Prompt. Scan the entries for the word "labels". Every line that has it should be copied.
=== Data ===
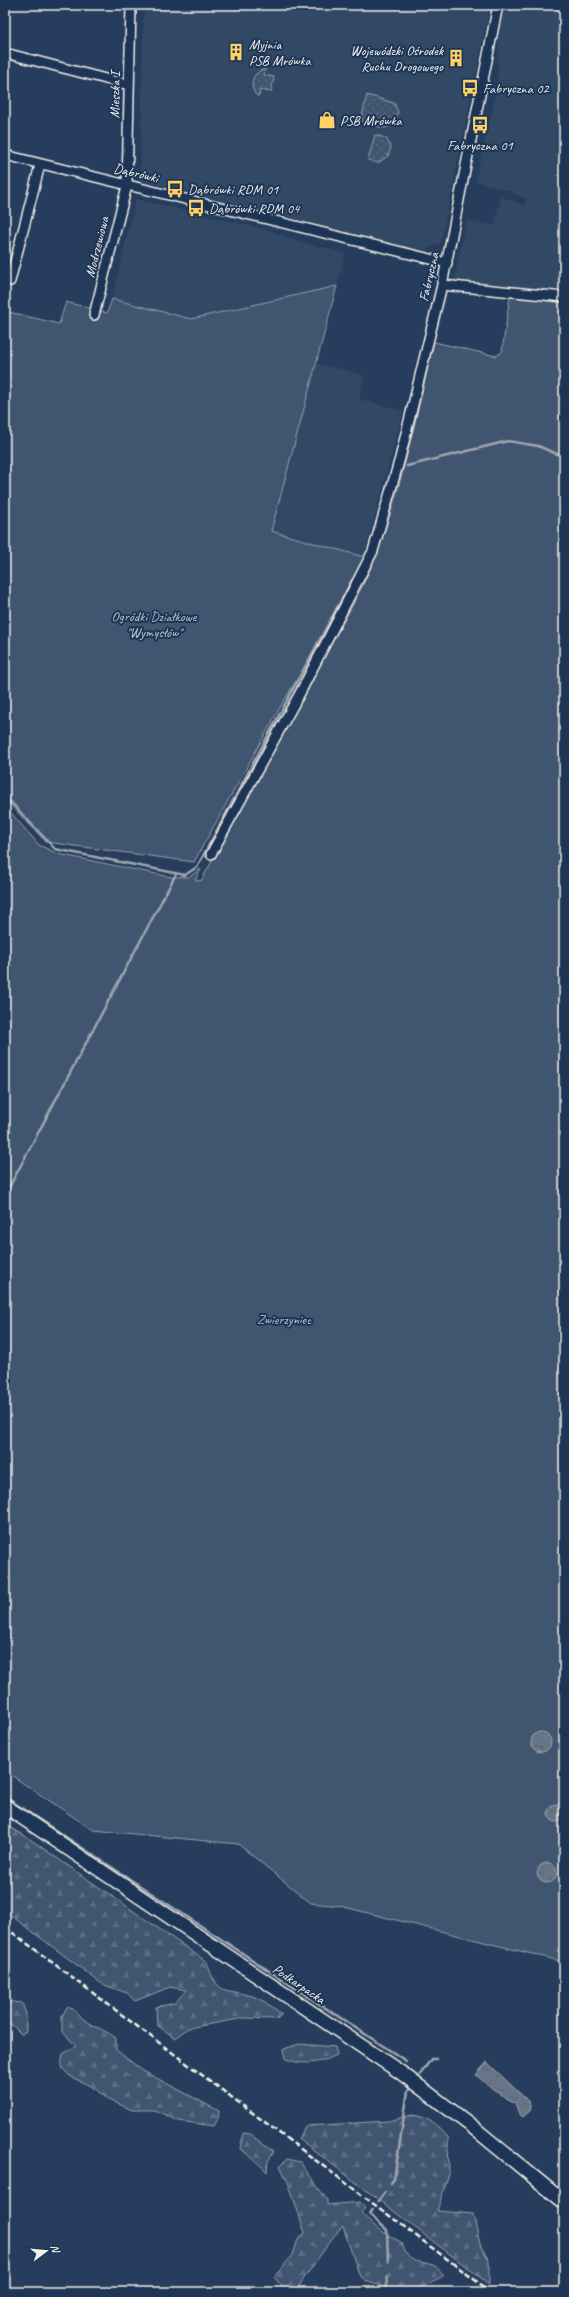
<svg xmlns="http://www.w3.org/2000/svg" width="569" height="2297" font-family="Caveat,sans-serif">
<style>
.built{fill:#334966}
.grass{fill:url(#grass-dots);stroke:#9aa2ac}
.forest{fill:url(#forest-firs);stroke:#9aa2ac}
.green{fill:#40546f;stroke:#9aa2ac}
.water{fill:url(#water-ripples);stroke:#9fa7ae}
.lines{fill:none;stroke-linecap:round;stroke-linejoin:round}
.stream{stroke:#9fa7ae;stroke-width:2.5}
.street-casing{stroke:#f4f1e8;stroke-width:12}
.secondary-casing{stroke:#f4f1e8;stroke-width:16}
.street{stroke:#1d3557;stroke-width:9}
.secondary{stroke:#1d3557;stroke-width:13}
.rail{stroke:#f4f1e8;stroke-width:2.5;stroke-dasharray:6 3;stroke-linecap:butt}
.labels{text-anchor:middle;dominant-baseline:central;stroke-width:4;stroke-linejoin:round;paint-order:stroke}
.poi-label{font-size:14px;fill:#f4f1e8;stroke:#1d3557;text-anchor:start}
.street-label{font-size:14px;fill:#f4f1e8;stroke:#1d3557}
.park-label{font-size:14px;fill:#bec2c4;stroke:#1d3557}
</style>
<defs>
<pattern id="grass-dots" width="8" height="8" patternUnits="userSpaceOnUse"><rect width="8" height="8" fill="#40546f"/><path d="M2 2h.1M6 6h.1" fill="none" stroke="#5c6d84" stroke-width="1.8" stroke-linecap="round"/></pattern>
<pattern id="forest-firs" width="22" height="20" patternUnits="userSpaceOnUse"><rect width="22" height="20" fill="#40546f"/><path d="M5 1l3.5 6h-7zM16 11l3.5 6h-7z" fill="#5c6d84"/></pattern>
<pattern id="water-ripples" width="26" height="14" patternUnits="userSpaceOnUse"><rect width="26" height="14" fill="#677588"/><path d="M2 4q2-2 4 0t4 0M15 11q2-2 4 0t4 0" fill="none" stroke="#585e67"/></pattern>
</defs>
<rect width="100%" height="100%" fill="#263d5d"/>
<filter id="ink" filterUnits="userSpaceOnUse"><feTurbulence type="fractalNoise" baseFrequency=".025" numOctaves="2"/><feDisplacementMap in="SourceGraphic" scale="8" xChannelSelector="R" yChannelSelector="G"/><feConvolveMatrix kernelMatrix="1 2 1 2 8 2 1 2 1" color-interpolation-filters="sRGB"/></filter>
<g filter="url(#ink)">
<g class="built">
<path d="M144,5H490L441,242L423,251L140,180Z"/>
<path d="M503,5H564V290L454,281L466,220L495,226L501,196L524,206L526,199L510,191L475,181L497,91L500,16Z"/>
<path d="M136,199L272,231L290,239L345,253L337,286L191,319L112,299Z"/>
<path d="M316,363L364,375L359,399L403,411L364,557L271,531Z"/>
</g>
<g class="grass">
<path d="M265,69L264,75L274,77L271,92L260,90L259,96L256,95C248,84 253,72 265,69Z"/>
<path d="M367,95L394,103L398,112L394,124L385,128L363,123L362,116Z"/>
<path d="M375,135L386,138L391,147L388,156L378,163L368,160Z"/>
</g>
<g class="forest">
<path d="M5,1825L28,1838L207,1962C217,1996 224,1988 252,1996C264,2000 272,2007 282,2014L277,2019L245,2018L188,2028L175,2038L157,2025L156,2007L175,2003L186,1990L170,1987L135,2001L127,1993L102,1984L5,1911Z"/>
<path d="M5,2001L22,2003L26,2014V2032L21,2034L13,2026L5,2022Z"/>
<path d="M67,2007L73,2009C83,2023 102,2028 116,2038V2050L143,2071L219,2111L218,2119L214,2126L179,2121L154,2110H132L109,2100L94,2088L70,2076L61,2067L63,2054L76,2046L62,2031V2016Z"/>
<path d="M299,2044L335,2047L337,2055C320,2063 304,2066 286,2059L284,2049Z"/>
<path d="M412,2115C429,2117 437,2125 448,2137L449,2174L437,2211L473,2214L480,2244L489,2260V2284L299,2139L305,2126L389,2121Z"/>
<path d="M243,2133L250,2134L273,2152L268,2160L267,2172C259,2164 250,2155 240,2149Z"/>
<path d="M287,2159L300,2162L327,2200V2205L360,2202L365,2207L361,2213L378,2229L402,2243C408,2266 418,2259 435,2266C438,2268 441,2272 444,2275C434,2282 425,2283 418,2292H382L381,2286L365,2281L359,2274L343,2227L333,2237L296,2290H285L274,2277L293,2255L298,2239L305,2233L288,2182L280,2166Z"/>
</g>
<g class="green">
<path d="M337,286L271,531L364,557L367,566L283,702L194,862L46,842L5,799V311L59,324L66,302L107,313L112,299L191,319Z"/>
<path d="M510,296L564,300V1962L340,1906L311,1903L238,1844L93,1830L5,1771V806L39,845L58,854L171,877H189L201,869L195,880L201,881L357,597C397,518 413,427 434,342L496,356L502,352Z"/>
</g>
<g class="water">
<circle cx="541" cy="1742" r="10"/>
<circle cx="557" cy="1813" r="9"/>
<circle cx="547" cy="1873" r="10"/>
<path d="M487,2062L529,2102L531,2110L523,2117L519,2114L515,2103L493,2090L476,2075Z"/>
</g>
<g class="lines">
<g class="stream">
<path d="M407,466L508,441L538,446L564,457"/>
<path d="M5,796L55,849L185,875L197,867L352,580"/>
<path d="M5,807L10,802"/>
<path d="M5,1195L176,874"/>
<path d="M5,1797L406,2061"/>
<path d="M417,2079L431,2059H436"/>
<path d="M391,2183L394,2179L408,2091L411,2086"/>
<path d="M378,2201L385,2192"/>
<path d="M372,2209L369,2214L387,2230L388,2262"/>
<path d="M384,2292L388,2277"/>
</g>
<g class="street-casing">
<g id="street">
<path d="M5,53L129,85"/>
<path d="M5,155L447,263"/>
<path d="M10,281L40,165"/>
<path d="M442,285L564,297"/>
<path d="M94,315L127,186L131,5"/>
<path d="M211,854L300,693L373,551L400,458L442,285L498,5"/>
</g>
</g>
<g class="secondary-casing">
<path id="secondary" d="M5,1806L400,2072L469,2124L564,2202"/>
</g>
<use href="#street" class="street"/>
<use href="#secondary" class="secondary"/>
<path class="rail" d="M5,1927L491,2292"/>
</g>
</g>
<defs>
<g id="building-bare" transform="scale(1.38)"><path d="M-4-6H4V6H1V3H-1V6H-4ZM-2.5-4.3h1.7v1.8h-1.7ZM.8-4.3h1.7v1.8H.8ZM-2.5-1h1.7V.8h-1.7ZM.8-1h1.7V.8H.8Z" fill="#ffd166" stroke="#1d3557" stroke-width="2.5" paint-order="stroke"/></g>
<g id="bus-bare" transform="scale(1.38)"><path d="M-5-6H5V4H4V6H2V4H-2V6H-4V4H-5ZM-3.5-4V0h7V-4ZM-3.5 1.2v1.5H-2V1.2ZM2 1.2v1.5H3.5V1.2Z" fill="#ffd166" stroke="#1d3557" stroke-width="2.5" paint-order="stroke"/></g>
<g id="shop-bare" transform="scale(1.38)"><path d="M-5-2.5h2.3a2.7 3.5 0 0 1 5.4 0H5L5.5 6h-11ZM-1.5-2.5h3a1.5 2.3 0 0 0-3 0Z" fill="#ffd166" stroke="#1d3557" stroke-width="2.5" paint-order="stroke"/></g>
</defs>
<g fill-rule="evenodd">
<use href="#building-bare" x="236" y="52"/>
<use href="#building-bare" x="456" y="58"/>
<use href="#bus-bare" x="470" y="88"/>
<use href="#shop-bare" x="327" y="120"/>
<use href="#bus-bare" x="480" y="125"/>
<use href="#bus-bare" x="175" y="189"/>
<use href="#bus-bare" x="196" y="208"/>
</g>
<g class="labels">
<g class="poi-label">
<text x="249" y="44">Myjnia<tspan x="249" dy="16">PSB Mrówka</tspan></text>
<text x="443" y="50" text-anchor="end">Wojewódzki Ośrodek<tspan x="443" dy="16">Ruchu Drogowego</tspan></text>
<text x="483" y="88">Fabryczna 02</text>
<text x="340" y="120">PSB Mrówka</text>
<text x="480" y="145" text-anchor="middle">Fabryczna 01</text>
<text x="188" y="189">Dąbrówki RDM 01</text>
<text x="209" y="208">Dąbrówki RDM 04</text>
</g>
<g class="street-label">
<text transform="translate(115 95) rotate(-89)">Mieszka I</text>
<text transform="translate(136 173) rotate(13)">Dąbrówki</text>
<text transform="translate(97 247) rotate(-76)">Modrzewiowa</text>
<text transform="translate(429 277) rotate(-77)">Fabryczna</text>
<text transform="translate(299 1984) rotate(34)">Podkarpacka</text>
</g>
<g class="park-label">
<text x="154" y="616">Ogródki Działkowe<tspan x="154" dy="16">"Wymysłów"</tspan></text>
<text x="284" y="1319">Zwierzyniec</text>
</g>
</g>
<rect width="569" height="2297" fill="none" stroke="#1d3557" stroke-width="20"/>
<rect x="10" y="10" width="549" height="2277" fill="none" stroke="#f4f1e8" stroke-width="1.5" filter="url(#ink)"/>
<g transform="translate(46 2251) rotate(74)" stroke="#1d3557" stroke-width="3" paint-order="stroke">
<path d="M0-3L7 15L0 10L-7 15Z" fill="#f4f1e8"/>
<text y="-6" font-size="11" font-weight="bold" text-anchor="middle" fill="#f4f1e8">N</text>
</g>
</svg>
===
Expected answer.
.labels{text-anchor:middle;dominant-baseline:central;stroke-width:4;stroke-linejoin:round;paint-order:stroke}
<g class="labels">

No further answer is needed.